Our only gripes centered on the oil tank filler and the fuel tank opening. The dry sump's oil tank filler is a long way from the tank itself, so you must wait a few minutes after adding oil (after warming up the bike for at least a few minutes) for it to show on the oil-level indicator to ensure you won't overfill the reservoir. You must take care when topping off the gas tank as well, as the small receptacle beneath the cap can cause fuel to spray everywhere. For a first attempt in the sport-touring category, the Aprilia RST1000 Futura is one fantastic motorcycle. The competition had better worry when Aprilia gets some time to refine it further.
TOUR RIDING GEAR
Our choices for the SR staff tour
Since we were embarking on this tour at the onset of summer, we figured on running into temperatures ranging from 60 to 90-plus degrees Fahrenheit. And we were right, although not quite in the areas we expected. The weather was actually pretty mild in the middle of the Nevada desert, while it ranged from 85 to 95 degrees F in Utah and Colorado. Nevertheless, the majority of our gear was chosen well and performed admirably.
Both Trevitt and Kunitsugu chose the ubiquitous Aerostich (800/222-1994, www.aerostich.com) Roadcrafter one-piece suit, while Mikolas wore a Tour Master Cortech (800/455-2552, www.tourmaster.com) three-quarter jacket and pants. While the overall protection and quality from the Roadcrafter is unparalleled for a textile suit, Mikolas felt the Tour Master jacket and pants' venting was superior to his own Aerostich apparel, while the Cortech jacket's zip-out liner provided good warmth. During the sudden rainstorms, both Aerostich suits stayed dry up to a point, whereupon some leakage occurred. Mikolas avoided the downpour by getting lost and taking the wrong exit off the highway.

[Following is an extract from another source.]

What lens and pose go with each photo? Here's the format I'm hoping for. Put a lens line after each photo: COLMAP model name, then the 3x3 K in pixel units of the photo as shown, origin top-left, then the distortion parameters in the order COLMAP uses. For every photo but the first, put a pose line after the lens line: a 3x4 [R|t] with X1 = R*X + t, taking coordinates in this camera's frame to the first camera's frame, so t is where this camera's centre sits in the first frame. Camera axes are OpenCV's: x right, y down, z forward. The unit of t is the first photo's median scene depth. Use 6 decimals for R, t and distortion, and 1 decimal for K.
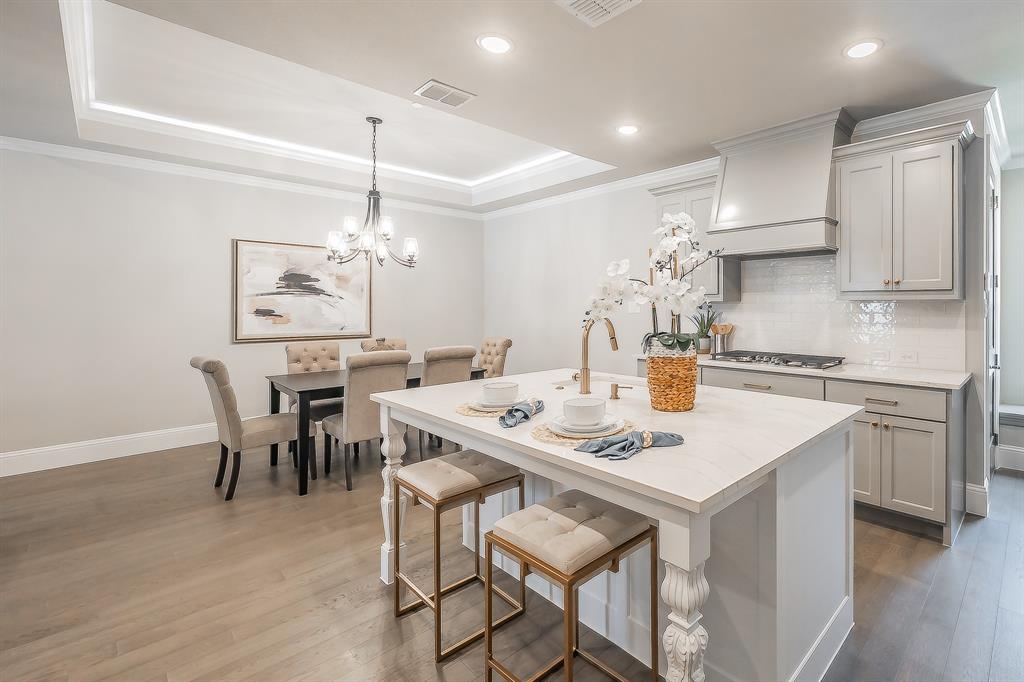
lens RADIAL K [[379.6, 0, 519.0], [0, 379.6, 312.4], [0, 0, 1]] dist [0.010346, -0.000013]
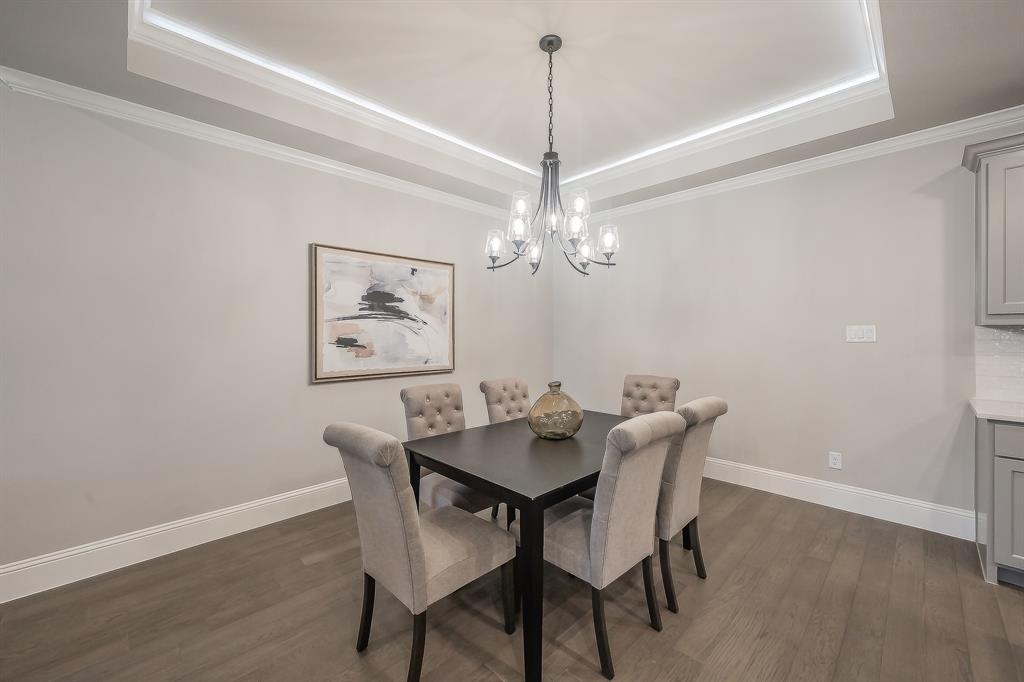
lens RADIAL K [[399.5, 0, 517.2], [0, 399.5, 341.2], [0, 0, 1]] dist [0.002256, 0.000166]
pose [[0.998190, -0.002945, -0.060075, -0.276408], [0.003114, 0.999991, 0.002713, -0.002935], [0.060066, -0.002895, 0.998190, 0.225135]]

Kunitsugu and Mikolas wore Arais (800/656-2425, www.araiamericas.com), a Quantum/f for the former, Signet for the latter; both reveled in the comfort, and Kunitsugu felt the Quantum's venting was excellent. Trevitt wore a Shoei (714/730-0941, www.shoei-helmets.com) X-tec lid, which took awhile to break in, but was very comfy once it did. Venting, however, left something to be desired.
Mikolas wore Held (via Helimot European Accessories 408/298-9608) 2265 gloves the entire trip, and raved about them. Kunitsugu wore Spidi Carbo-Vents during the hottest portions of the ride, while Trevitt was adorned in Joe Rocket (800/635-6103, www.joerocket.com) Speedmaster gloves; both staffers felt the venting worked well. In the milder climes, both chose RS Taichi (310/542-4974, www.rs-taichi.com) gloves: Kunitsugu used the GP Kevlar models, while Trevitt wore GP MAX units. Comfort from both gloves was rated excellent.
For footwear, Mikolas wore a well-worn set of Z Custom Leathers (714/890-5721, www.zcustom.com) boots, while Kunitsugu used Sidi's (877/789-4940, www.motonation.com) Strada model and Trevitt used--ironically--Gaerne's Strada Pro. All had little to no complaints about comfort, with Trevitt regretting the lack of vents in the hotter climes, only to rejoice during the Denver monsoon.